## What you have to do
Show, in full, each line of the data that contains "with".

## Data for this task

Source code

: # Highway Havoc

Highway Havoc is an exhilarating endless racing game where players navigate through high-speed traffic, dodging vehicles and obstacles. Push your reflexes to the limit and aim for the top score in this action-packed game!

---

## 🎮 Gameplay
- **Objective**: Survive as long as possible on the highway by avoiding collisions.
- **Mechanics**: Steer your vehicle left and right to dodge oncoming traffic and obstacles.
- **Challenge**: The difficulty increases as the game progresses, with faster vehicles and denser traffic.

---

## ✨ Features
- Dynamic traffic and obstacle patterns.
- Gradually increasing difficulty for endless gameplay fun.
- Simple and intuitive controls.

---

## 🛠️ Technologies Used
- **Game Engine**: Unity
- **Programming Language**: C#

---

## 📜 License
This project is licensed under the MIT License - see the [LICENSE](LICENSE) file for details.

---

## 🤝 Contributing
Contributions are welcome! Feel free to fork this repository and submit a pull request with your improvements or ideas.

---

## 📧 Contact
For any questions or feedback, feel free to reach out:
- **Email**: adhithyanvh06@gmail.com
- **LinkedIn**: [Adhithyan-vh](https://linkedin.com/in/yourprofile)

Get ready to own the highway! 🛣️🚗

## Answer section
- **Challenge**: The difficulty increases as the game progresses, with faster vehicles and denser traffic.
Contributions are welcome! Feel free to fork this repository and submit a pull request with your improvements or ideas.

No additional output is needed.